Description of the task – Retype the lines of the following data exactly, keeping every line in its original order.

(Extracted records)
_ _ _

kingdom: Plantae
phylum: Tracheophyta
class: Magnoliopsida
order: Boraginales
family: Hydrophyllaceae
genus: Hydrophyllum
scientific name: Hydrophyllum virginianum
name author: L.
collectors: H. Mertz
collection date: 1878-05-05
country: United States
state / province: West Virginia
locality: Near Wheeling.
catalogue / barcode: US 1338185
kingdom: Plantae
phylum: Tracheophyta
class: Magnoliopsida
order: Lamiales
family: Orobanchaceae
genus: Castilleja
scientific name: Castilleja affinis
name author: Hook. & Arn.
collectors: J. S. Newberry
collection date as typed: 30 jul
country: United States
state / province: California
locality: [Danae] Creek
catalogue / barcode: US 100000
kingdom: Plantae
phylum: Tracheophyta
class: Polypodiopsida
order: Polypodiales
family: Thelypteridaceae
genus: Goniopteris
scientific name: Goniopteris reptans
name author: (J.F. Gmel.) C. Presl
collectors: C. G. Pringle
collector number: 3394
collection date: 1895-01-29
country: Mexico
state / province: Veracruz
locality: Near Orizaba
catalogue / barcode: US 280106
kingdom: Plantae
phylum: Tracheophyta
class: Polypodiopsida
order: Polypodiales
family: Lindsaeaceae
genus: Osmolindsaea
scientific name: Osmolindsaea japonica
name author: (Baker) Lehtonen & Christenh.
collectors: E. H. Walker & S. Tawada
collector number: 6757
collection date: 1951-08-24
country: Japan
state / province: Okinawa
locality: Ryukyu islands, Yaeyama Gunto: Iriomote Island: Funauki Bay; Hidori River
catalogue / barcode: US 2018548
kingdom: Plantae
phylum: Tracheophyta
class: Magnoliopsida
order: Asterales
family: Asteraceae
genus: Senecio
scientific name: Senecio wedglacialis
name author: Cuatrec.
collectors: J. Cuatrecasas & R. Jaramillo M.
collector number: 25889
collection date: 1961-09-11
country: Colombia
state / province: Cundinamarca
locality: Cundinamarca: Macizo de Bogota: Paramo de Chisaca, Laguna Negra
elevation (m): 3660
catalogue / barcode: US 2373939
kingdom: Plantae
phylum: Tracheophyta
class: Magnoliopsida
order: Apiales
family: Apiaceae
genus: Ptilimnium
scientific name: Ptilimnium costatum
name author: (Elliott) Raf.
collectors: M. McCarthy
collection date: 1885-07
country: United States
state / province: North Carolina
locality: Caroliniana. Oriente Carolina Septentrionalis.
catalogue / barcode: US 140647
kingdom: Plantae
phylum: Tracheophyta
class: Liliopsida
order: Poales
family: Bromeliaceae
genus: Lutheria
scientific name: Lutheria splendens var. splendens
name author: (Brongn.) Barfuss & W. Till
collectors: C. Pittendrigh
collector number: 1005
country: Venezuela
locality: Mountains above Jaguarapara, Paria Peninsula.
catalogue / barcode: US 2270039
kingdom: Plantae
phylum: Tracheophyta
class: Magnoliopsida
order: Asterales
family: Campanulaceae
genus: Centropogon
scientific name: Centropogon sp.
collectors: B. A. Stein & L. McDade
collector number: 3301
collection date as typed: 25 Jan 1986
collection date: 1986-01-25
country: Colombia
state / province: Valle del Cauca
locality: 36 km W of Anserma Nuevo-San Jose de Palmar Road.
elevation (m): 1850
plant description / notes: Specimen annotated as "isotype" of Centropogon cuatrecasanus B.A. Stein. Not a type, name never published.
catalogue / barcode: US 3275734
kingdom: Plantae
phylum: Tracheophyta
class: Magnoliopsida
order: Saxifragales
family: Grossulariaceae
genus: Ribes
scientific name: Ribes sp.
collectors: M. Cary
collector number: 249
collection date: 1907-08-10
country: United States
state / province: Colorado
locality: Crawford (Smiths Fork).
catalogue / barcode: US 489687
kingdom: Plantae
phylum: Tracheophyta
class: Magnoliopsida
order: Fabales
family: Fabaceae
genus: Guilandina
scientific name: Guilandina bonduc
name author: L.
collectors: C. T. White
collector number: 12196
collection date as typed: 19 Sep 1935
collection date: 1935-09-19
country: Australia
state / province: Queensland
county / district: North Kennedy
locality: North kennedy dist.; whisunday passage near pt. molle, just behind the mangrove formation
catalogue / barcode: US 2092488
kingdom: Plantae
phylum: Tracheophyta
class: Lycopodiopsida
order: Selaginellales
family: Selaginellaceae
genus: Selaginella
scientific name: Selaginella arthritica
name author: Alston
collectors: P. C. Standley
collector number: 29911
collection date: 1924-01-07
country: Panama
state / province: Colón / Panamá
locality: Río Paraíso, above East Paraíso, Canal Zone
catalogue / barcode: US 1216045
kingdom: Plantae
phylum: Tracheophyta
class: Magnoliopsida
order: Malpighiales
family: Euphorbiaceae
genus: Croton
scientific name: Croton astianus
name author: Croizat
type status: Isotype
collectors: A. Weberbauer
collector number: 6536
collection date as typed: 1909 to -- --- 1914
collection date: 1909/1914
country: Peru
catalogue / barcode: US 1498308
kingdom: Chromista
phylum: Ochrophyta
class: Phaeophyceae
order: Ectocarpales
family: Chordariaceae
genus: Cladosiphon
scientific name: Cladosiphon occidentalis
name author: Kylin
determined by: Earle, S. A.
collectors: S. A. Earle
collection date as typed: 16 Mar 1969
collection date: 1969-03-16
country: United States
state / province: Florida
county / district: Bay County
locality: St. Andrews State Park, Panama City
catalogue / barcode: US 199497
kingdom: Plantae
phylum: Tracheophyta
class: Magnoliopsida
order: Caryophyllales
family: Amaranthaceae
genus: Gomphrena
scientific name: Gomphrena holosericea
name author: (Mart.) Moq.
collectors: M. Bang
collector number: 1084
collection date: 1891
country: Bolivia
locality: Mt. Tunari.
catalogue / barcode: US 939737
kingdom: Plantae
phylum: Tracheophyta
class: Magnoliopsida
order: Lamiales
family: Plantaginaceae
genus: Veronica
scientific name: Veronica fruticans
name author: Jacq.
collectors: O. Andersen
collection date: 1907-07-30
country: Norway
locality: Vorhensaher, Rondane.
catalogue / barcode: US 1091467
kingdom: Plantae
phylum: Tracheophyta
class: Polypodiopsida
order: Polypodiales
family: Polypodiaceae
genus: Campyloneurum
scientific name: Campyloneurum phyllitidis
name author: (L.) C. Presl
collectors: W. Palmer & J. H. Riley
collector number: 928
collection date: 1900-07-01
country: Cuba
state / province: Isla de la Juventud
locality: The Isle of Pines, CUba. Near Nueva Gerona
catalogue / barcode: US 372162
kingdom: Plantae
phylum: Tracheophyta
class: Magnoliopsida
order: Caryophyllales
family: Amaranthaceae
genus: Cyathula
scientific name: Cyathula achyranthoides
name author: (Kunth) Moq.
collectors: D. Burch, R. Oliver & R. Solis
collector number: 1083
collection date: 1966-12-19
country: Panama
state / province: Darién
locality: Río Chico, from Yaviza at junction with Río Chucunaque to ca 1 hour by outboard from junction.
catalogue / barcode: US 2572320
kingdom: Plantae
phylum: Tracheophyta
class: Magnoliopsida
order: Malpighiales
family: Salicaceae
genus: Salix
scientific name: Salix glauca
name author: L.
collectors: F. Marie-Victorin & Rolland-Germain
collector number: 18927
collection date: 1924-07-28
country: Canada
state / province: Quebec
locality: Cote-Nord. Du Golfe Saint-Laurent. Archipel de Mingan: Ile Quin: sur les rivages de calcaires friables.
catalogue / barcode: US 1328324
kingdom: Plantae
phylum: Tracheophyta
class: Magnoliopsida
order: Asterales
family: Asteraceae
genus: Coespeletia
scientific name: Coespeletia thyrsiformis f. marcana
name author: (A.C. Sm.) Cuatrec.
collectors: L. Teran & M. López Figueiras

_ _ _

Task result –
kingdom: Plantae
phylum: Tracheophyta
class: Magnoliopsida
order: Boraginales
family: Hydrophyllaceae
genus: Hydrophyllum
scientific name: Hydrophyllum virginianum
name author: L.
collectors: H. Mertz
collection date: 1878-05-05
country: United States
state / province: West Virginia
locality: Near Wheeling.
catalogue / barcode: US 1338185
kingdom: Plantae
phylum: Tracheophyta
class: Magnoliopsida
order: Lamiales
family: Orobanchaceae
genus: Castilleja
scientific name: Castilleja affinis
name author: Hook. & Arn.
collectors: J. S. Newberry
collection date as typed: 30 jul
country: United States
state / province: California
locality: [Danae] Creek
catalogue / barcode: US 100000
kingdom: Plantae
phylum: Tracheophyta
class: Polypodiopsida
order: Polypodiales
family: Thelypteridaceae
genus: Goniopteris
scientific name: Goniopteris reptans
name author: (J.F. Gmel.) C. Presl
collectors: C. G. Pringle
collector number: 3394
collection date: 1895-01-29
country: Mexico
state / province: Veracruz
locality: Near Orizaba
catalogue / barcode: US 280106
kingdom: Plantae
phylum: Tracheophyta
class: Polypodiopsida
order: Polypodiales
family: Lindsaeaceae
genus: Osmolindsaea
scientific name: Osmolindsaea japonica
name author: (Baker) Lehtonen & Christenh.
collectors: E. H. Walker & S. Tawada
collector number: 6757
collection date: 1951-08-24
country: Japan
state / province: Okinawa
locality: Ryukyu islands, Yaeyama Gunto: Iriomote Island: Funauki Bay; Hidori River
catalogue / barcode: US 2018548
kingdom: Plantae
phylum: Tracheophyta
class: Magnoliopsida
order: Asterales
family: Asteraceae
genus: Senecio
scientific name: Senecio wedglacialis
name author: Cuatrec.
collectors: J. Cuatrecasas & R. Jaramillo M.
collector number: 25889
collection date: 1961-09-11
country: Colombia
state / province: Cundinamarca
locality: Cundinamarca: Macizo de Bogota: Paramo de Chisaca, Laguna Negra
elevation (m): 3660
catalogue / barcode: US 2373939
kingdom: Plantae
phylum: Tracheophyta
class: Magnoliopsida
order: Apiales
family: Apiaceae
genus: Ptilimnium
scientific name: Ptilimnium costatum
name author: (Elliott) Raf.
collectors: M. McCarthy
collection date: 1885-07
country: United States
state / province: North Carolina
locality: Caroliniana. Oriente Carolina Septentrionalis.
catalogue / barcode: US 140647
kingdom: Plantae
phylum: Tracheophyta
class: Liliopsida
order: Poales
family: Bromeliaceae
genus: Lutheria
scientific name: Lutheria splendens var. splendens
name author: (Brongn.) Barfuss & W. Till
collectors: C. Pittendrigh
collector number: 1005
country: Venezuela
locality: Mountains above Jaguarapara, Paria Peninsula.
catalogue / barcode: US 2270039
kingdom: Plantae
phylum: Tracheophyta
class: Magnoliopsida
order: Asterales
family: Campanulaceae
genus: Centropogon
scientific name: Centropogon sp.
collectors: B. A. Stein & L. McDade
collector number: 3301
collection date as typed: 25 Jan 1986
collection date: 1986-01-25
country: Colombia
state / province: Valle del Cauca
locality: 36 km W of Anserma Nuevo-San Jose de Palmar Road.
elevation (m): 1850
plant description / notes: Specimen annotated as "isotype" of Centropogon cuatrecasanus B.A. Stein. Not a type, name never published.
catalogue / barcode: US 3275734
kingdom: Plantae
phylum: Tracheophyta
class: Magnoliopsida
order: Saxifragales
family: Grossulariaceae
genus: Ribes
scientific name: Ribes sp.
collectors: M. Cary
collector number: 249
collection date: 1907-08-10
country: United States
state / province: Colorado
locality: Crawford (Smiths Fork).
catalogue / barcode: US 489687
kingdom: Plantae
phylum: Tracheophyta
class: Magnoliopsida
order: Fabales
family: Fabaceae
genus: Guilandina
scientific name: Guilandina bonduc
name author: L.
collectors: C. T. White
collector number: 12196
collection date as typed: 19 Sep 1935
collection date: 1935-09-19
country: Australia
state / province: Queensland
county / district: North Kennedy
locality: North kennedy dist.; whisunday passage near pt. molle, just behind the mangrove formation
catalogue / barcode: US 2092488
kingdom: Plantae
phylum: Tracheophyta
class: Lycopodiopsida
order: Selaginellales
family: Selaginellaceae
genus: Selaginella
scientific name: Selaginella arthritica
name author: Alston
collectors: P. C. Standley
collector number: 29911
collection date: 1924-01-07
country: Panama
state / province: Colón / Panamá
locality: Río Paraíso, above East Paraíso, Canal Zone
catalogue / barcode: US 1216045
kingdom: Plantae
phylum: Tracheophyta
class: Magnoliopsida
order: Malpighiales
family: Euphorbiaceae
genus: Croton
scientific name: Croton astianus
name author: Croizat
type status: Isotype
collectors: A. Weberbauer
collector number: 6536
collection date as typed: 1909 to -- --- 1914
collection date: 1909/1914
country: Peru
catalogue / barcode: US 1498308
kingdom: Chromista
phylum: Ochrophyta
class: Phaeophyceae
order: Ectocarpales
family: Chordariaceae
genus: Cladosiphon
scientific name: Cladosiphon occidentalis
name author: Kylin
determined by: Earle, S. A.
collectors: S. A. Earle
collection date as typed: 16 Mar 1969
collection date: 1969-03-16
country: United States
state / province: Florida
county / district: Bay County
locality: St. Andrews State Park, Panama City
catalogue / barcode: US 199497
kingdom: Plantae
phylum: Tracheophyta
class: Magnoliopsida
order: Caryophyllales
family: Amaranthaceae
genus: Gomphrena
scientific name: Gomphrena holosericea
name author: (Mart.) Moq.
collectors: M. Bang
collector number: 1084
collection date: 1891
country: Bolivia
locality: Mt. Tunari.
catalogue / barcode: US 939737
kingdom: Plantae
phylum: Tracheophyta
class: Magnoliopsida
order: Lamiales
family: Plantaginaceae
genus: Veronica
scientific name: Veronica fruticans
name author: Jacq.
collectors: O. Andersen
collection date: 1907-07-30
country: Norway
locality: Vorhensaher, Rondane.
catalogue / barcode: US 1091467
kingdom: Plantae
phylum: Tracheophyta
class: Polypodiopsida
order: Polypodiales
family: Polypodiaceae
genus: Campyloneurum
scientific name: Campyloneurum phyllitidis
name author: (L.) C. Presl
collectors: W. Palmer & J. H. Riley
collector number: 928
collection date: 1900-07-01
country: Cuba
state / province: Isla de la Juventud
locality: The Isle of Pines, CUba. Near Nueva Gerona
catalogue / barcode: US 372162
kingdom: Plantae
phylum: Tracheophyta
class: Magnoliopsida
order: Caryophyllales
family: Amaranthaceae
genus: Cyathula
scientific name: Cyathula achyranthoides
name author: (Kunth) Moq.
collectors: D. Burch, R. Oliver & R. Solis
collector number: 1083
collection date: 1966-12-19
country: Panama
state / province: Darién
locality: Río Chico, from Yaviza at junction with Río Chucunaque to ca 1 hour by outboard from junction.
catalogue / barcode: US 2572320
kingdom: Plantae
phylum: Tracheophyta
class: Magnoliopsida
order: Malpighiales
family: Salicaceae
genus: Salix
scientific name: Salix glauca
name author: L.
collectors: F. Marie-Victorin & Rolland-Germain
collector number: 18927
collection date: 1924-07-28
country: Canada
state / province: Quebec
locality: Cote-Nord. Du Golfe Saint-Laurent. Archipel de Mingan: Ile Quin: sur les rivages de calcaires friables.
catalogue / barcode: US 1328324
kingdom: Plantae
phylum: Tracheophyta
class: Magnoliopsida
order: Asterales
family: Asteraceae
genus: Coespeletia
scientific name: Coespeletia thyrsiformis f. marcana
name author: (A.C. Sm.) Cuatrec.
collectors: L. Teran & M. López Figueiras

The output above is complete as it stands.